Is dat het geval, dan kan de Commissie een besluit vaststellen waarmee zij de voorgestelde toezeggingen voor Aspen juridisch bindend verklaart op grond van artikel 9 van de EU-mededingingsverordening (Verordening (EG) nr. 1/2003 van de Raad).
In dat besluit zou dan niet worden geconcludeerd dat inbreuk is gemaakt op de EU-mededingingsregels, maar het zou de bedrijven die de toezeggingen doen, juridisch wel binden om zich te houden aan de toezeggingen die ze hebben gedaan.

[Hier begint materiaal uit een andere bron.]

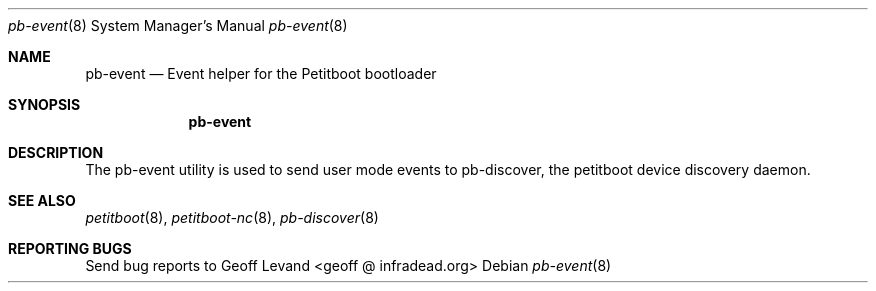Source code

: .\" Copyright (C) 2009 Sony Computer Entertainment Inc.
.\" Copyright 2009 Sony Corp.
.\"
.\" This program is free software; you can redistribute it and/or modify
.\" it under the terms of the GNU General Public License as published by
.\" the Free Software Foundation; version 2 of the License.
.\"
.\" This program is distributed in the hope that it will be useful,
.\" but WITHOUT ANY WARRANTY; without even the implied warranty of
.\" MERCHANTABILITY or FITNESS FOR A PARTICULAR PURPOSE.  See the
.\" GNU General Public License for more details.
.\"
.\" You should have received a copy of the GNU General Public License
.\" along with this program; if not, write to the Free Software
.\" Foundation, Inc., 59 Temple Place, Suite 330, Boston, MA  02111-1307  USA
.\"
.Dd ""
.Dt pb-event 8
.Os
.\"
.Sh NAME
.\" ====
.Nm pb-event
.Nd Event helper for the Petitboot bootloader
.\"
.Sh SYNOPSIS
.\" ========
.Nm
.\"
.Sh DESCRIPTION
.\" ===========
The pb-event utility is used to send user mode events to pb-discover, the
petitboot device discovery daemon.
.\"
.Sh SEE ALSO
.\" ========
.Xr petitboot 8 , Xr petitboot-nc 8 , Xr pb-discover 8
.\"
.Sh REPORTING BUGS
.\" ==============
Send bug reports to Geoff Levand <geoff @ infradead.org>
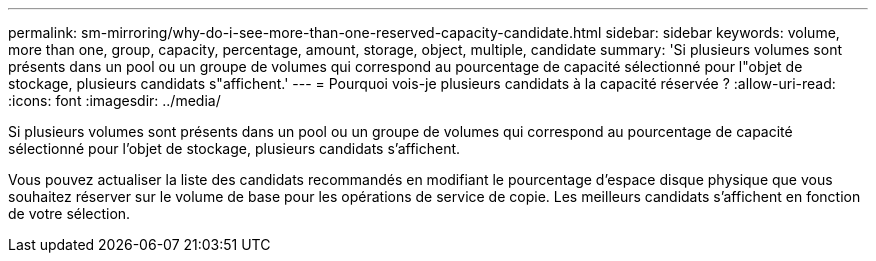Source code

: ---
permalink: sm-mirroring/why-do-i-see-more-than-one-reserved-capacity-candidate.html 
sidebar: sidebar 
keywords: volume, more than one, group, capacity, percentage, amount, storage, object, multiple, candidate 
summary: 'Si plusieurs volumes sont présents dans un pool ou un groupe de volumes qui correspond au pourcentage de capacité sélectionné pour l"objet de stockage, plusieurs candidats s"affichent.' 
---
= Pourquoi vois-je plusieurs candidats à la capacité réservée ?
:allow-uri-read: 
:icons: font
:imagesdir: ../media/


[role="lead"]
Si plusieurs volumes sont présents dans un pool ou un groupe de volumes qui correspond au pourcentage de capacité sélectionné pour l'objet de stockage, plusieurs candidats s'affichent.

Vous pouvez actualiser la liste des candidats recommandés en modifiant le pourcentage d'espace disque physique que vous souhaitez réserver sur le volume de base pour les opérations de service de copie. Les meilleurs candidats s'affichent en fonction de votre sélection.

Wanneer een onderneming zich niet aan die toezeggingen houdt, kan de Commissie een geldboete opleggen die kan oplopen tot 10 % van de wereldwijde omzet van die onderneming, zonder dat een schending van de EU-mededingingsregels hoeft te worden bewezen.
Achtergrond
Aspen is een internationaal farmabedrijf met hoofdkantoor in Zuid-Afrika. Zij heeft meerdere dochterondernemingen in de EER.

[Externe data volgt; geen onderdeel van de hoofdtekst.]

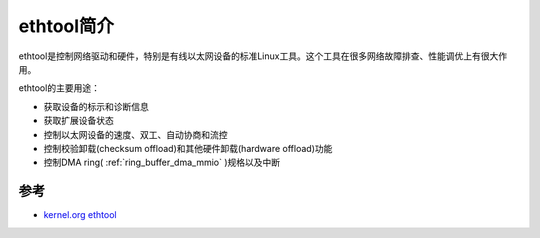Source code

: .. _introduce_ethtool:

=========================
ethtool简介
=========================

ethtool是控制网络驱动和硬件，特别是有线以太网设备的标准Linux工具。这个工具在很多网络故障排查、性能调优上有很大作用。

ethtool的主要用途：

- 获取设备的标示和诊断信息
- 获取扩展设备状态
- 控制以太网设备的速度、双工、自动协商和流控
- 控制校验卸载(checksum offload)和其他硬件卸载(hardware offload)功能
- 控制DMA ring( :ref:`ring_buffer_dma_mmio` )规格以及中断

参考
=====

- `kernel.org ethtool <https://mirrors.edge.kernel.org/pub/software/network/ethtool/>`_
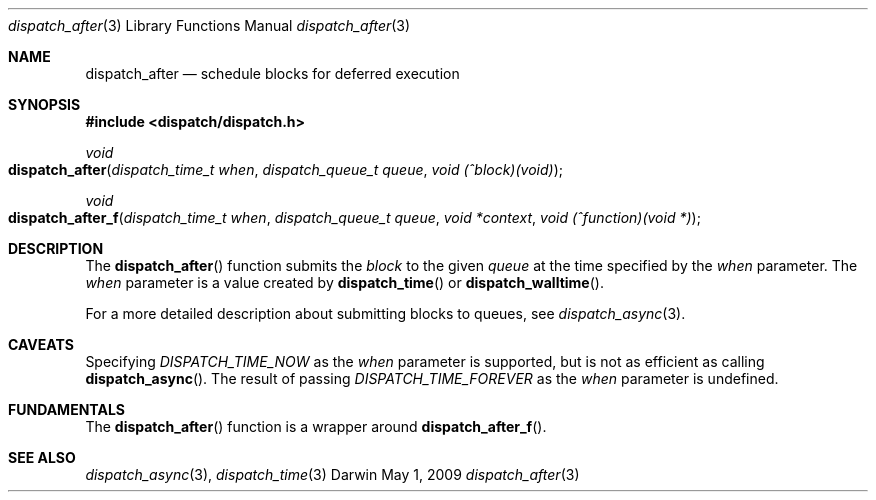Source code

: .\" Copyright (c) 2008-2009 Apple Inc. All rights reserved.
.Dd May 1, 2009
.Dt dispatch_after 3
.Os Darwin
.Sh NAME
.Nm dispatch_after
.Nd schedule blocks for deferred execution
.Sh SYNOPSIS
.Fd #include <dispatch/dispatch.h>
.Ft void
.Fo dispatch_after
.Fa "dispatch_time_t when" "dispatch_queue_t queue" "void (^block)(void)"
.Fc
.Ft void
.Fo dispatch_after_f
.Fa "dispatch_time_t when" "dispatch_queue_t queue" "void *context" "void (^function)(void *)"
.Fc
.Sh DESCRIPTION
The
.Fn dispatch_after
function submits the
.Fa block
to the given
.Fa queue
at the time specified by the
.Fa when
parameter.
The
.Fa when
parameter is a value created by
.Fn dispatch_time
or
.Fn dispatch_walltime .
.Pp
For a more detailed description about submitting blocks to queues, see
.Xr dispatch_async 3 .
.Sh CAVEATS
Specifying
.Vt DISPATCH_TIME_NOW
as the
.Fa when
parameter
is supported, but is not as efficient as calling
.Fn dispatch_async .
The result of passing
.Vt DISPATCH_TIME_FOREVER
as the
.Fa when
parameter is undefined.
.Sh FUNDAMENTALS
The
.Fn dispatch_after
function is a wrapper around
.Fn dispatch_after_f .
.Sh SEE ALSO
.Xr dispatch_async 3 ,
.Xr dispatch_time 3
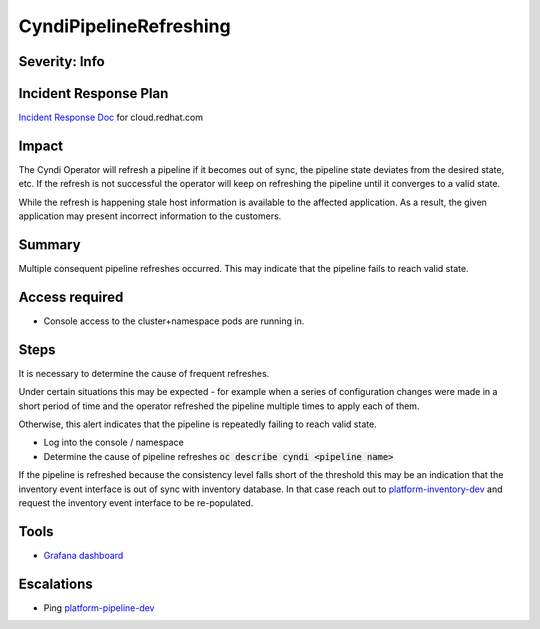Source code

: CyndiPipelineRefreshing
=======================

Severity: Info
--------------

Incident Response Plan
----------------------

`Incident Response Doc <https://docs.google.com/document/d/1AyEQnL4B11w7zXwum8Boty2IipMIxoFw1ri1UZB6xJE>`_ for cloud.redhat.com

Impact
------

The Cyndi Operator will refresh a pipeline if it becomes out of sync, the pipeline state deviates from the desired state, etc.
If the refresh is not successful the operator will keep on refreshing the pipeline until it converges to a valid state.

While the refresh is happening stale host information is available to the affected application.
As a result, the given application may present incorrect information to the customers.


Summary
-------

Multiple consequent pipeline refreshes occurred.
This may indicate that the pipeline fails to reach valid state.

Access required
---------------

-  Console access to the cluster+namespace pods are running in.

Steps
-----

It is necessary to determine the cause of frequent refreshes.

Under certain situations this may be expected - for example when a series of configuration changes were made in a short period of time and the operator refreshed the pipeline multiple times to apply each of them.

Otherwise, this alert indicates that the pipeline is repeatedly failing to reach valid state.

- Log into the console / namespace
- Determine the cause of pipeline refreshes :code:`oc describe cyndi <pipeline name>`

If the pipeline is refreshed because the consistency level falls short of the threshold this may be an indication that the inventory event interface is out of sync with inventory database.
In that case reach out to `platform-inventory-dev <https://app.slack.com/client/T026NJJ6Z/CA0SL3420/user_groups/SQ7EM63N0>`_ and request the inventory event interface to be re-populated.

Tools
-----

- `Grafana dashboard <https://grafana.app-sre.devshift.net/d/fF9U-h7Mk/cyndi?orgId=1&refresh=1m>`_

Escalations
-----------

-  Ping `platform-pipeline-dev <https://app.slack.com/client/T026NJJ6Z/CA0SL3420/user_groups/S01AWRG3UH1>`_
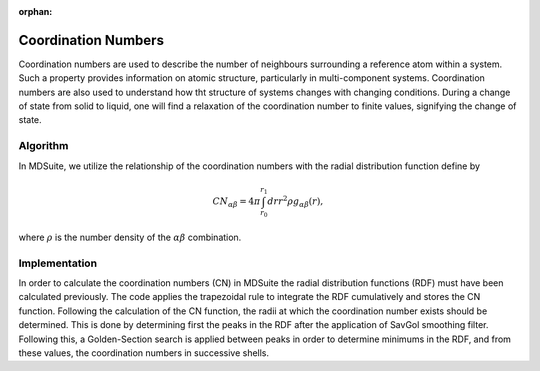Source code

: :orphan:
Coordination Numbers
====================

Coordination numbers are used to describe the number of neighbours surrounding a reference atom within a system.
Such a property provides information on atomic structure, particularly in multi-component systems.
Coordination numbers are also used to understand how tht structure of systems changes with changing conditions.
During a change of state from solid to liquid, one will find a relaxation of the coordination number to finite values,
signifying the change of state.

Algorithm
---------
In MDSuite, we utilize the relationship of the coordination numbers with the radial distribution function define by

.. math::

    CN_{\alpha \beta} = 4 \pi \int_{r_{0}}^{r_{1}} dr r^{2} \rho g_{\alpha \beta}(r),

where :math:`\rho` is the number density of the :math:`\alpha \beta` combination.

Implementation
--------------
In order to calculate the coordination numbers (CN) in MDSuite the radial distribution functions (RDF) must have been
calculated previously.
The code applies the trapezoidal rule to integrate the RDF cumulatively and stores the CN function.
Following the calculation of the CN function, the radii at which the coordination number exists should be determined.
This is done by determining first the peaks in the RDF after the application of SavGol smoothing filter.
Following this, a Golden-Section search is applied between peaks in order to determine minimums in the RDF, and from
these values, the coordination numbers in successive shells.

In de EU staat het nationale gezondheidsautoriteiten vrij om prijsregels voor geneesmiddelen vast te stellen en om te beslissen welke behandelingen zij vergoeden in het kader van hun socialezekerheidsstelsels. Elk land heeft voor prijszetting voor en vergoeding van farmaceutische producten zijn eigen stelsel, dat is aangepast aan zijn economische en gezondheidsbehoeften. De prijzen van farmaceutische producten worden doorgaans in onderhandelingen op lidstaatniveau afgesproken tussen farmabedrijven en nationale autoriteiten die beslissen over de prijzen en vergoeding van geneesmiddelen. In het geval van kritieke geneesmiddelen waarvoor er weinig of geen therapeutische alternatieven zijn, is de onderhandelingsmacht van overheden vrij beperkt.

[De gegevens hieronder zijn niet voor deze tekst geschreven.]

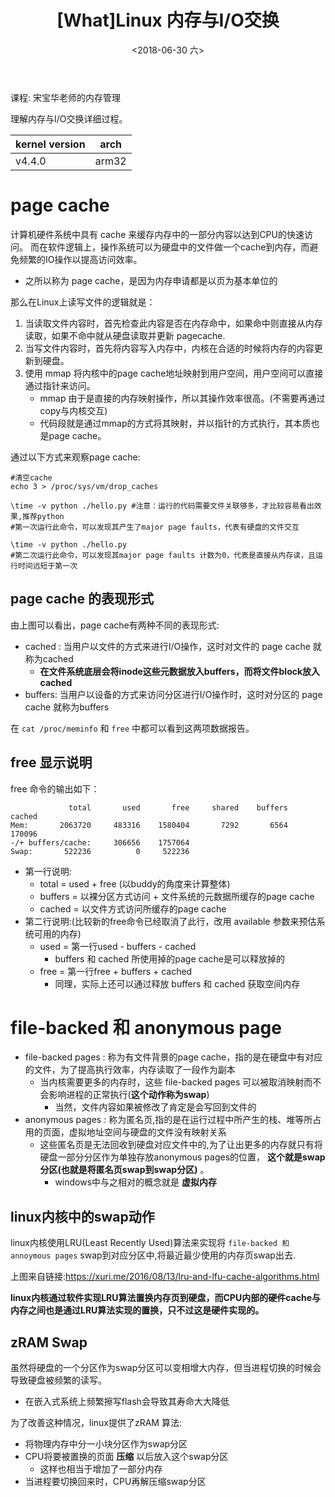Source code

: #+TITLE: [What]Linux 内存与I/O交换
#+DATE:  <2018-06-30 六> 
#+TAGS: memory
#+LAYOUT: post 
#+CATEGORIES: linux, memory, overview
#+NAME: <linux_memory_overview_memio.org>
#+OPTIONS: ^:nil 
#+OPTIONS: ^:{}

课程: 宋宝华老师的内存管理

理解内存与I/O交换详细过程。

| kernel version | arch  |
|----------------+-------|
| v4.4.0         | arm32 |
#+BEGIN_HTML
<!--more-->
#+END_HTML
* page cache
计算机硬件系统中具有 cache 来缓存内存中的一部分内容以达到CPU的快速访问。
而在软件逻辑上，操作系统可以为硬盘中的文件做一个cache到内存，而避免频繁的IO操作以提高访问效率。
- 之所以称为 page cache，是因为内存申请都是以页为基本单位的

[[./why_pagecache.jpg]]
那么在Linux上读写文件的逻辑就是：
1. 当读取文件内容时，首先检查此内容是否在内存命中，如果命中则直接从内存读取，如果不命中就从硬盘读取并更新 pagecache.
2. 当写文件内容时，首先将内容写入内存中，内核在合适的时候将内存的内容更新到硬盘。
3. 使用 mmap 将内核中的page cache地址映射到用户空间，用户空间可以直接通过指针来访问。
   + mmap 由于是直接的内存映射操作，所以其操作效率很高。(不需要再通过copy与内核交互)
   + 代码段就是通过mmap的方式将其映射，并以指针的方式执行，其本质也是page cache。
   
通过以下方式来观察page cache:
#+BEGIN_EXAMPLE
  #清空cache
  echo 3 > /proc/sys/vm/drop_caches

  \time -v python ./hello.py #注意：运行的代码需要文件关联够多，才比较容易看出效果,推荐python
  #第一次运行此命令，可以发现其产生了major page faults，代表有硬盘的文件交互

  \time -v python ./hello.py
  #第二次运行此命令，可以发现其major page faults 计数为0，代表是直接从内存读，且运行时间远短于第一次
#+END_EXAMPLE
** page cache 的表现形式
[[./pagecache_mode.jpg]]

由上图可以看出，page cache有两种不同的表现形式:
- cached : 当用户以文件的方式来进行I/O操作，这时对文件的 page cache 就称为cached
  + *在文件系统底层会将inode这些元数据放入buffers，而将文件block放入 cached*
- buffers: 当用户以设备的方式来访问分区进行I/O操作时，这时对分区的 page cache 就称为buffers

在 =cat /proc/meminfo= 和 =free= 中都可以看到这两项数据报告。
** free 显示说明
free 命令的输出如下：
#+BEGIN_EXAMPLE
               total       used       free     shared    buffers     cached
  Mem:       2063720     483316    1580404       7292       6564     170096
  -/+ buffers/cache:     306656    1757064
  Swap:       522236          0     522236
#+END_EXAMPLE
- 第一行说明:
  + total = used + free (以buddy的角度来计算整体)
  + buffers = 以裸分区方式访问 + 文件系统的元数据所缓存的page cache
  + cached = 以文件方式访问所缓存的page cache
- 第二行说明:(比较新的free命令已经取消了此行，改用 available 参数来预估系统可用的内存)
  + used = 第一行used - buffers - cached
    + buffers 和 cached 所使用掉的page cache是可以释放掉的
  + free = 第一行free + buffers + cached
    + 同理，实际上还可以通过释放 buffers 和 cached 获取空间内存
* file-backed 和 anonymous page
- file-backed pages : 称为有文件背景的page cache，指的是在硬盘中有对应的文件，为了提高执行效率，内存读取了一段作为副本
  + 当内核需要更多的内存时，这些 file-backed pages 可以被取消映射而不会影响进程的正常执行(*这个动作称为swap*)
    + 当然，文件内容如果被修改了肯定是会写回到文件的
- anonymous pages : 称为匿名页,指的是在运行过程中所产生的栈、堆等所占用的页面，虚拟地址空间与硬盘的文件没有映射关系
  + 这些匿名页是无法回收到硬盘对应文件中的,为了让出更多的内存就只有将硬盘一部分分区作为单独存放anonymous pages的位置， *这个就是swap分区(也就是将匿名页swap到swap分区)* 。
    + windows中与之相对的概念就是 *虚拟内存*

** linux内核中的swap动作
linux内核使用LRU(Least Recently Used)算法来实现将 =file-backed 和 annoymous pages= swap到对应分区中,将最近最少使用的内存页swap出去.

[[./LRU.jpg]]

上图来自链接:[[https://xuri.me/2016/08/13/lru-and-lfu-cache-algorithms.html]]

*linux内核通过软件实现LRU算法置换内存页到硬盘，而CPU内部的硬件cache与内存之间也是通过LRU算法实现的置换，只不过这是硬件实现的。*
** zRAM Swap
虽然将硬盘的一个分区作为swap分区可以变相增大内存，但当进程切换的时候会导致硬盘被频繁的读写。
- 在嵌入式系统上频繁擦写flash会导致其寿命大大降低

为了改善这种情况，linux提供了zRAM 算法:
- 将物理内存中分一小块分区作为swap分区
- CPU将要被置换的页面 *压缩* 以后放入这个swap分区
  + 这样也相当于增加了一部分内存
- 当进程要切换回来时，CPU再解压缩swap分区
[[./ZRAM.jpg]]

Artikel 102 VWEU verbiedt misbruik te maken van een dominante marktpositie, onder meer door onbillijke prijzen in de vorm van excessieve prijzen. Hoe die bepalingen moeten worden toegepast, is bepaald in de EU-mededingingsverordening (Verordening (EG) nr. 1/2003). Ook nationale mededingingsautoriteiten kunnen deze verordening toepassen.
Artikel 9, lid 1, van de mededingingsverordening biedt ondernemingen waartegen een onderzoek van de Commissie loopt, de mogelijkheid om toezeggingen aan te bieden om aan de bezorgdheden van de Commissie tegemoet te komen. Die bepaling geeft de Commissie ook de bevoegdheid om die toezegging ten aanzien van de ondernemingen een verbindend karakter te verlenen. Volgens artikel 27, lid 4, van diezelfde mededingingsverordening moet de Commissie, voordat zij een besluit in die zin neemt, belanghebbende derden de kans geven opmerkingen te maken over de aangeboden toezeggingen.
Een samenvatting van de voorgestelde toezeggingen zal in het EU-Publicatieblad worden bekendgemaakt. De volledige tekst van de toezeggingen komt ook op de website van DG Concurrentie beschikbaar in het publieke zaakregister van de Commissie, onder zaaknummer AT.40394.